ARTIFICIAL INTELLIGENCE : A Boon or a Bane ?
Artificial Intelligence (AI) is transforming the nature of almost everything which is connected to human life e.g. employment, economy, communication, warfare, privacy, security, ethics, healthcare etc. However, we are yet to see its evolution in long-term, whether it’s leading humanity towards making this planet a better place to live or a place which is full of disaster. Every technology has its advantages and disadvantages but advantages always outweigh disadvantages for the technology to survive in the market. Nonetheless, for Artificial Intelligence we are not yet sure whether in the long-term positive effects will always keep outweighing the negative effects and if that is not the case then we are in serious trouble. If we look around us, on one hand, we seem to embrace the change being brought by technology, be it smart home, smart healthcare, Industry 4.0 or autonomous cars. On the other hand, we often find ourselves protesting against the government in the context of unemployment, taxes, privacy etc. As AI development is speeding up, more robots or autonomous systems are being born and replacing the human labor. This is the current situation; however, in long-term, results seem to get more interesting.
Now talking about whether it’s a boon or bane, it totally depends on the way you use your system and build the model (mathematical model built to create AI systems). There are two different kinds of data in an AI system, one is known as the training data and other is the testing data. The training data is the one which is used initially in order to build the system and this data is fed into the knowledge base initially before testing. While on the other hand, the testing data is the data which is used in order to test any new data or an unknown data which might not be present in the knowledge base. So to make your artificial intelligence system accurate and reliable, it is very important to train the system efficiently with a good set of data and knowledge. Based on the training data, your output of the system matters a lot. The impact of the output or the end result depends on a lot of the training data that is fed to the model during the development of the AI system.
Let’s consider an example :
You have 1000 images and out of those images you need to identify which are cancerous and which are not and further you need to predict an unknown image which comes as an input in the system. For performing such kind of tasks, you need an expert in the field of radiology, cancer treatment and likewise. Only with such high expertise, the knowledge base in the model will be good and the system will be reliable. If this is the case then here AI is a BOON.

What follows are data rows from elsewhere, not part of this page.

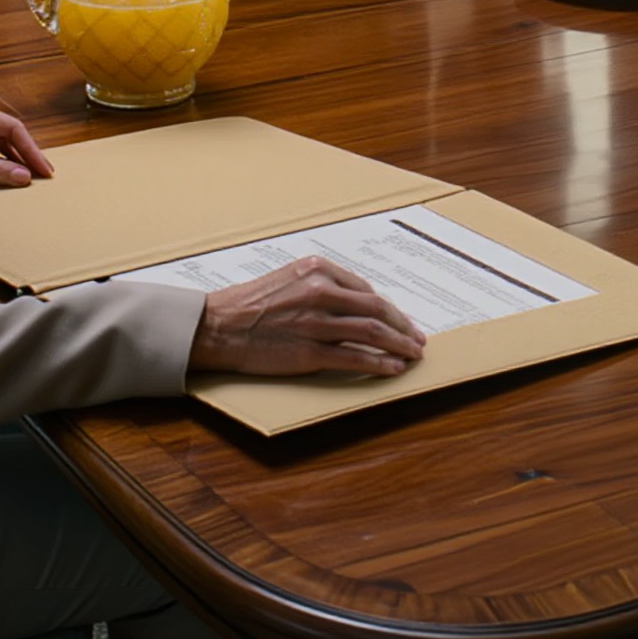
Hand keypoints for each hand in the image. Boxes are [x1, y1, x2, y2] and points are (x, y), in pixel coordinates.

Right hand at [188, 256, 426, 377]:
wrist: (219, 325)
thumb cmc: (251, 303)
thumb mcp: (289, 278)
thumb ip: (322, 285)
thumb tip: (357, 301)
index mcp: (317, 270)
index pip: (365, 290)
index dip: (388, 308)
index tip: (400, 320)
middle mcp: (321, 292)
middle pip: (376, 309)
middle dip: (403, 326)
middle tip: (418, 338)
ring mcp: (317, 323)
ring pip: (372, 333)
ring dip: (399, 345)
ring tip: (413, 354)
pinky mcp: (310, 352)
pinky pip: (355, 358)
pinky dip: (379, 363)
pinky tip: (393, 368)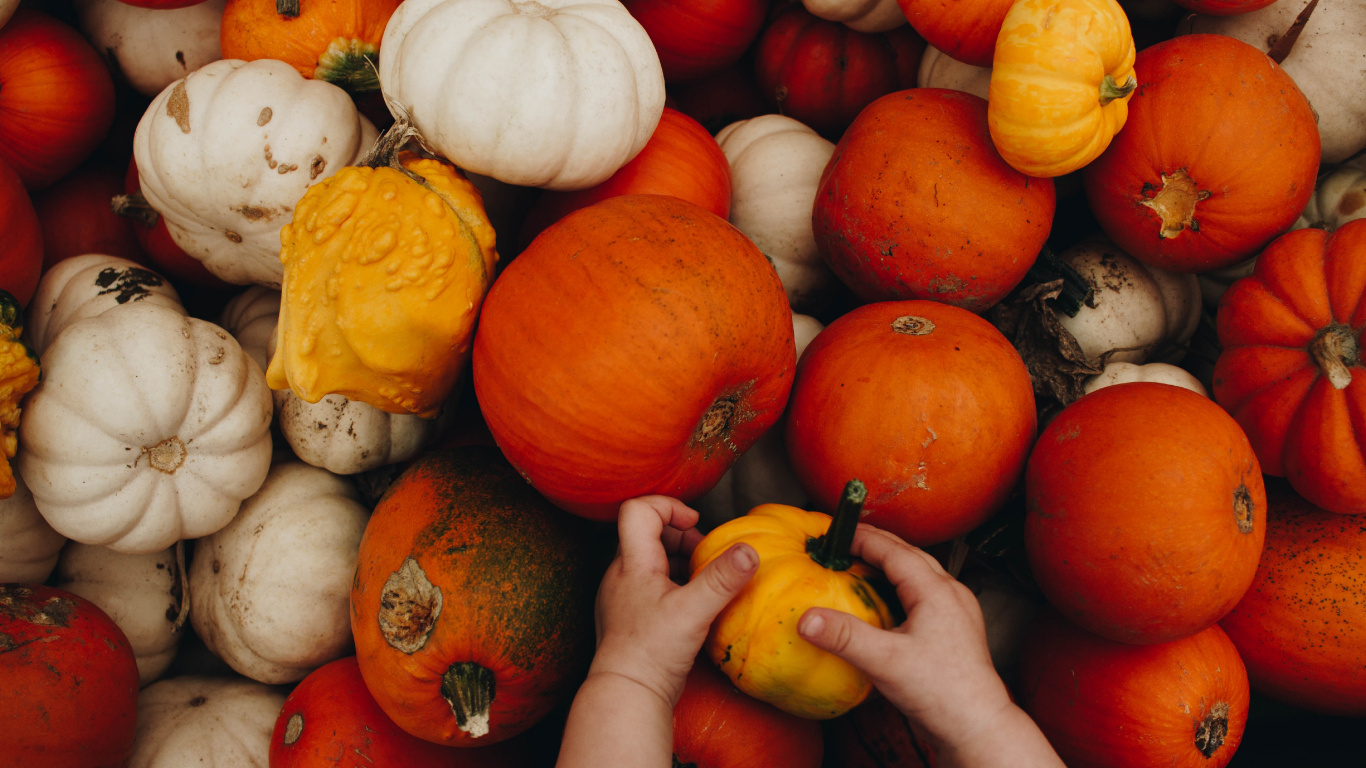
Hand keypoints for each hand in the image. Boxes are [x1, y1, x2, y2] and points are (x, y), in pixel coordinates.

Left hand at [589, 495, 758, 707]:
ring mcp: (622, 597)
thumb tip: (749, 550)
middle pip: (647, 533)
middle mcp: (621, 575)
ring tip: (703, 580)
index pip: (638, 509)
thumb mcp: (694, 611)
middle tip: (705, 557)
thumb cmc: (652, 652)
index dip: (669, 507)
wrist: (626, 696)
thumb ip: (722, 579)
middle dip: (681, 537)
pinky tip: (692, 606)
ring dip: (678, 562)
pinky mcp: (629, 618)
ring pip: (650, 561)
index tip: (695, 525)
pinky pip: (650, 586)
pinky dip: (673, 585)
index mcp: (632, 563)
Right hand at [796, 524, 1012, 751]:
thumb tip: (806, 619)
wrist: (977, 726)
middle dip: (877, 544)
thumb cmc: (940, 692)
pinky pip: (926, 593)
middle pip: (910, 555)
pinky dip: (902, 585)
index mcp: (936, 591)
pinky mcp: (956, 629)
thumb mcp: (885, 662)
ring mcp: (958, 610)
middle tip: (846, 541)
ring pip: (921, 573)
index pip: (894, 551)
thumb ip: (844, 637)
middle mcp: (951, 593)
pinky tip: (887, 600)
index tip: (835, 533)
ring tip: (863, 563)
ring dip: (891, 563)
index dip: (863, 538)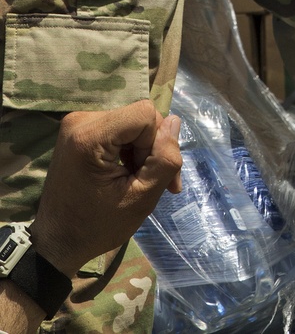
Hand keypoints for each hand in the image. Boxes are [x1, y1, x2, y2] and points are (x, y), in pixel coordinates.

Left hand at [30, 101, 182, 277]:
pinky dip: (128, 148)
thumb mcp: (141, 199)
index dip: (155, 143)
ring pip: (131, 122)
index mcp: (90, 136)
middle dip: (151, 148)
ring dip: (141, 150)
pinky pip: (118, 127)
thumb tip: (174, 122)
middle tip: (152, 184)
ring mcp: (77, 123)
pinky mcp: (79, 130)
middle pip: (138, 117)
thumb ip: (164, 160)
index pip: (145, 114)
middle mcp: (80, 120)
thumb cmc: (96, 227)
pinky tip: (126, 172)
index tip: (147, 175)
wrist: (57, 243)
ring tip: (138, 181)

But consider another scenario for the same example. Instead of domain experts, you have general surgeon specialist (the ones who are not specifically into cancer treatment), in this case, the result will be unreliable and would not be highly efficient for the end user. In such a case AI is a BANE.
Thus to sum it up, whether AI is a Boon or a Bane, depends on the following factors:
- The knowledge-based fed initially in the system.

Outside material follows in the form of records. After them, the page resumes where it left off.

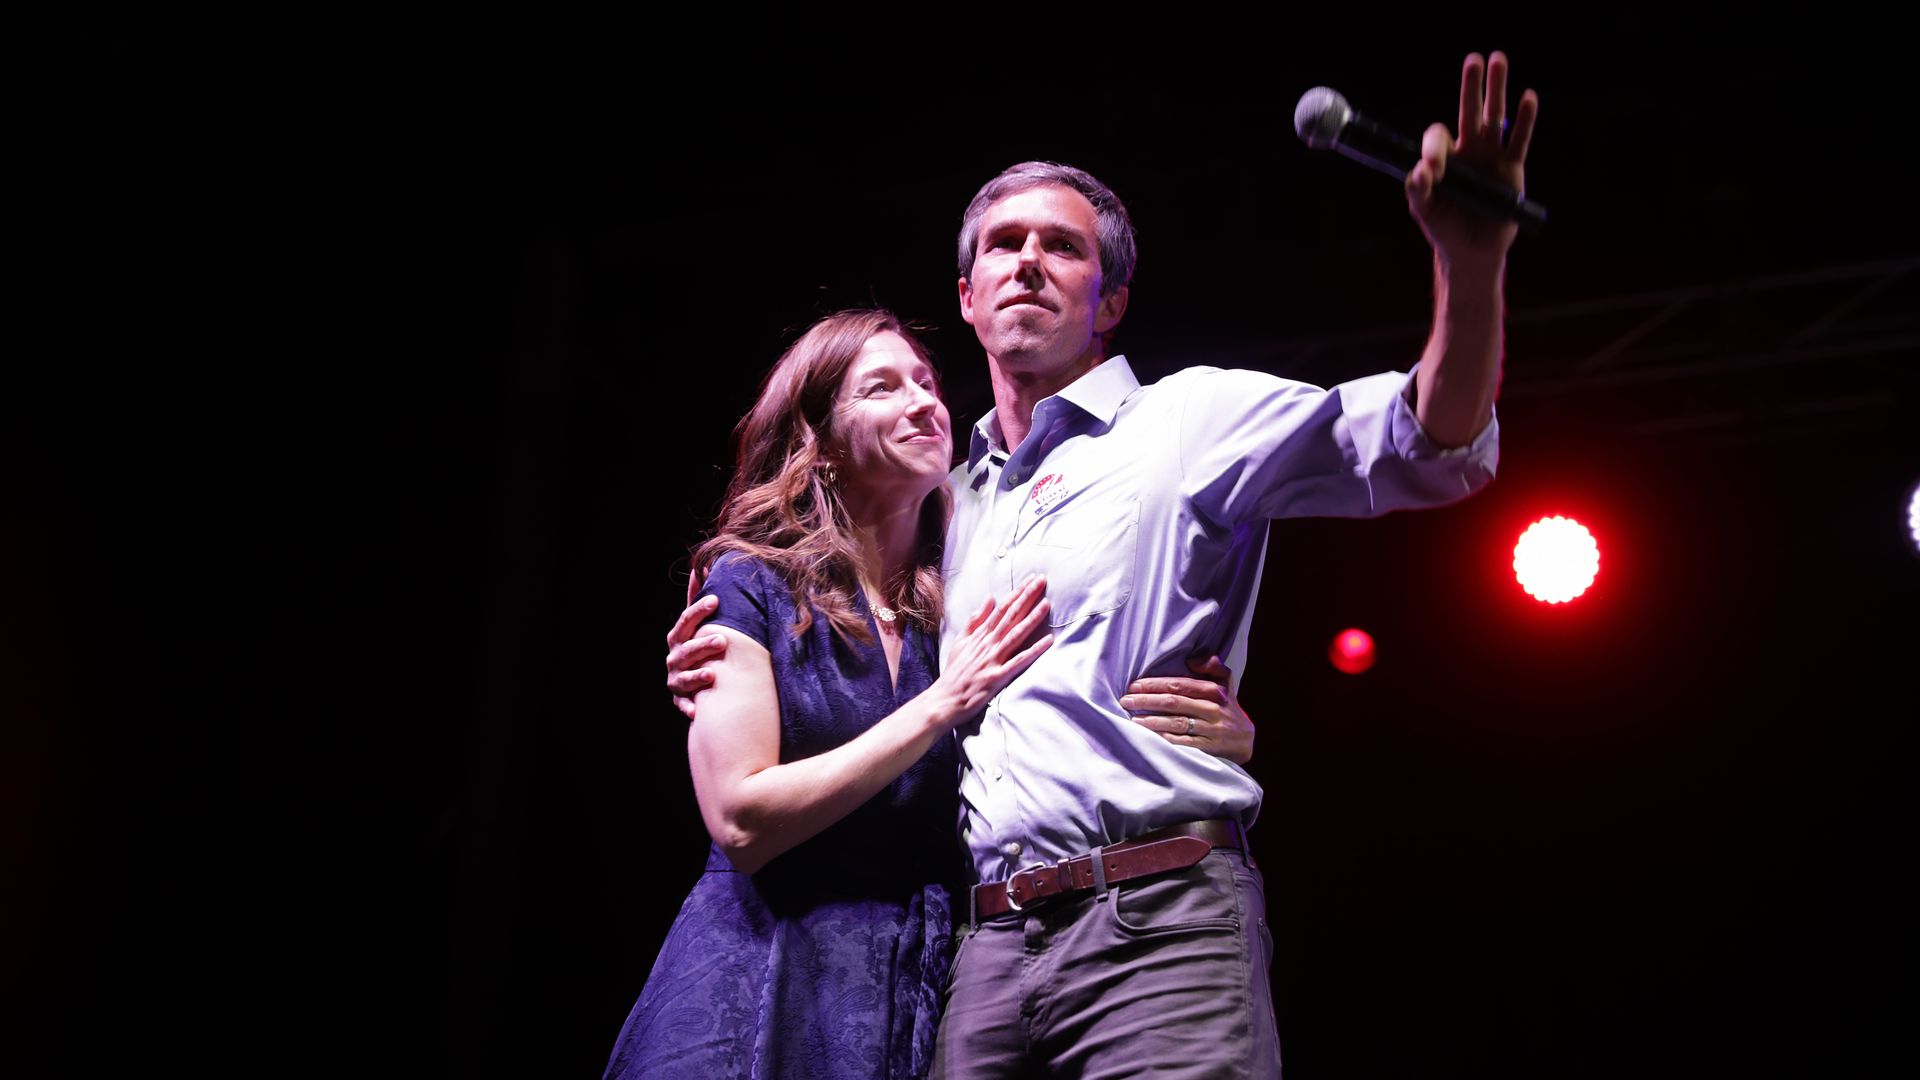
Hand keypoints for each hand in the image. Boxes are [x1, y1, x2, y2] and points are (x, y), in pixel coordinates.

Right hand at [665, 593, 726, 719]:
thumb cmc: (696, 645)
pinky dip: (689, 707)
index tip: (716, 600)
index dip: (698, 610)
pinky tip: (697, 711)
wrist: (690, 681)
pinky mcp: (681, 699)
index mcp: (678, 637)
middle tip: (723, 640)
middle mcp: (674, 658)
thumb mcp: (695, 623)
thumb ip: (697, 597)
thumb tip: (703, 566)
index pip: (686, 620)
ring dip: (696, 676)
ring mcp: (676, 679)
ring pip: (684, 678)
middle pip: (687, 650)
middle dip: (703, 645)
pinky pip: (684, 705)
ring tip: (712, 673)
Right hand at [932, 576, 1052, 719]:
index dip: (1018, 593)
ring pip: (1015, 634)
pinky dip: (1033, 651)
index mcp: (980, 635)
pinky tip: (1048, 641)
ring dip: (1031, 619)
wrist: (945, 699)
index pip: (1002, 609)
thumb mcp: (961, 641)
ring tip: (1046, 604)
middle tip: (1042, 580)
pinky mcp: (997, 677)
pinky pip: (1019, 661)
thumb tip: (990, 599)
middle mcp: (987, 644)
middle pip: (1010, 616)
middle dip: (1027, 597)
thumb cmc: (954, 672)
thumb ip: (975, 620)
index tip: (1031, 579)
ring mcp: (992, 660)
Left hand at [1121, 654, 1254, 763]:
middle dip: (1147, 700)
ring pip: (1176, 723)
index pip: (1180, 684)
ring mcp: (1211, 730)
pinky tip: (1148, 736)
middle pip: (1174, 702)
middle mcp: (1213, 709)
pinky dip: (1164, 739)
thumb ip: (1213, 666)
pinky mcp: (1208, 748)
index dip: (1155, 684)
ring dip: (1152, 720)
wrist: (1245, 740)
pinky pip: (1182, 743)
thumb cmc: (1226, 707)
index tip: (1134, 685)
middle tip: (1126, 700)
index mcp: (1215, 691)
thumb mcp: (1226, 684)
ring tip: (1132, 718)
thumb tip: (1193, 659)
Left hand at [1407, 51, 1538, 268]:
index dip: (1435, 146)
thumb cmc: (1445, 229)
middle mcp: (1467, 150)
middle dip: (1471, 87)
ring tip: (1499, 60)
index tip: (1434, 169)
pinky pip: (1519, 139)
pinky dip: (1524, 119)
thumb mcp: (1424, 211)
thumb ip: (1417, 190)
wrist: (1472, 251)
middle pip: (1469, 111)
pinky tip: (1528, 97)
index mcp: (1443, 158)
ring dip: (1497, 90)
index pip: (1438, 135)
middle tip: (1474, 60)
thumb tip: (1420, 170)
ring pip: (1496, 117)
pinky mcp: (1512, 168)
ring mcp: (1491, 156)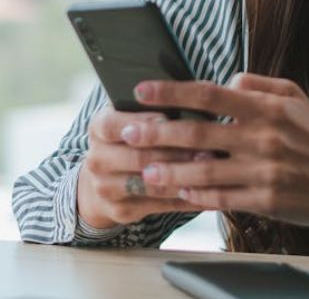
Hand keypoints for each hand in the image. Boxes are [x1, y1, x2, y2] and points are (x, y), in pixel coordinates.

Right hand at [76, 107, 204, 228]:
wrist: (106, 177)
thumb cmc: (134, 136)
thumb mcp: (134, 115)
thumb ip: (156, 106)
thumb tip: (192, 96)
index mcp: (99, 127)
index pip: (114, 125)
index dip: (143, 122)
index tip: (170, 119)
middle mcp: (97, 159)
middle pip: (137, 157)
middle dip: (175, 153)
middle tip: (208, 148)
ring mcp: (105, 187)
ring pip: (150, 185)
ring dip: (183, 178)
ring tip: (211, 169)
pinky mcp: (120, 211)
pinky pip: (159, 206)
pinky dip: (186, 199)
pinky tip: (208, 191)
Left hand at [128, 73, 308, 232]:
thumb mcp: (294, 95)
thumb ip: (256, 84)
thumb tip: (223, 81)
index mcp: (266, 107)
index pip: (209, 93)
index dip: (171, 91)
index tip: (141, 90)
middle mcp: (263, 137)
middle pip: (197, 132)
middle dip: (156, 133)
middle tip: (127, 134)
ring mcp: (264, 171)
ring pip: (204, 170)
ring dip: (169, 170)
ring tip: (145, 170)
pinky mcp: (266, 200)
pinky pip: (222, 198)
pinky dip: (197, 194)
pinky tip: (178, 191)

- The way an AI model (the math model) is trained to perform AI tasks.
- The knowledge that is fetched from domain experts.

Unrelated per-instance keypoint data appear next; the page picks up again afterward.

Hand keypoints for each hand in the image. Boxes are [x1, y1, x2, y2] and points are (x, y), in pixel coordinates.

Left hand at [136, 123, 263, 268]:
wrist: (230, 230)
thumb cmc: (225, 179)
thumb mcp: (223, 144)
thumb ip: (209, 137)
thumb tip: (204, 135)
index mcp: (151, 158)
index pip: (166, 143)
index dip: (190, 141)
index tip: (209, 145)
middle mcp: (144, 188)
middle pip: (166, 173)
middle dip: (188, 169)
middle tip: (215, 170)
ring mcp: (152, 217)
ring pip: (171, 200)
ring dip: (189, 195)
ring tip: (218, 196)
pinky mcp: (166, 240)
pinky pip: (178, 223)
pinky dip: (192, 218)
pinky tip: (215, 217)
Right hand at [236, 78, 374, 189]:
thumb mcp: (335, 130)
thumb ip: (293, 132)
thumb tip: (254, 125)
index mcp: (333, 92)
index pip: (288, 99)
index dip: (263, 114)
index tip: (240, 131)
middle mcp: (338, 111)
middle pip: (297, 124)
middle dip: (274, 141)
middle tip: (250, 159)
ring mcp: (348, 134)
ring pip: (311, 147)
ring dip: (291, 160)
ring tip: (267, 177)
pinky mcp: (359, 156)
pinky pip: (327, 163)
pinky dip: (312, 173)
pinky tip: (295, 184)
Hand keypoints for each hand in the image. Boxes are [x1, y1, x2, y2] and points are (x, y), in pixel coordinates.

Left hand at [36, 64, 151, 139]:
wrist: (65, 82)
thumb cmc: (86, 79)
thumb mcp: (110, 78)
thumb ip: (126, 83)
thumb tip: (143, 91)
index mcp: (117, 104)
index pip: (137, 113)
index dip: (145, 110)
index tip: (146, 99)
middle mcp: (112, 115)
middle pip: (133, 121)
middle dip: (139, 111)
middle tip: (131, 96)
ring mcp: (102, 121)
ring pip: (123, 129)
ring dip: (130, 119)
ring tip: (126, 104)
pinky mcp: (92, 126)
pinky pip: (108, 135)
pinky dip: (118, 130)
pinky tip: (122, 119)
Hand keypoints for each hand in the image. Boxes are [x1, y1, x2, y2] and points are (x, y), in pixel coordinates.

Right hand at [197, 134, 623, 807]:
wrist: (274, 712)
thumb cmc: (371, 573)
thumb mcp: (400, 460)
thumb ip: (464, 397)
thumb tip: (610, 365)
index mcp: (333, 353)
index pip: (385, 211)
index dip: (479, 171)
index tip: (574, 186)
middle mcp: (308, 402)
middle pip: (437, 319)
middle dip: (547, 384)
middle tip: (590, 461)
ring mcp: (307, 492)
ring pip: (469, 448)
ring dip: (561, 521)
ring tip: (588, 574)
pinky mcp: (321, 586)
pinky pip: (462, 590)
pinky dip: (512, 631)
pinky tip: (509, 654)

- The way AI system is trained to learn new things and update its own knowledge base.
Also with the growing field of AI researchers are continuously working and trying to integrate human cognition and brain with the AI. With such an advancement and growing use of AI, there might also be a possibility where AI becomes destructive to the world. But as mentioned earlier, it completely depends on the way you build the system and then uses it further for more productive purposes.
Based on such main factors, AI can be either a boon or a bane.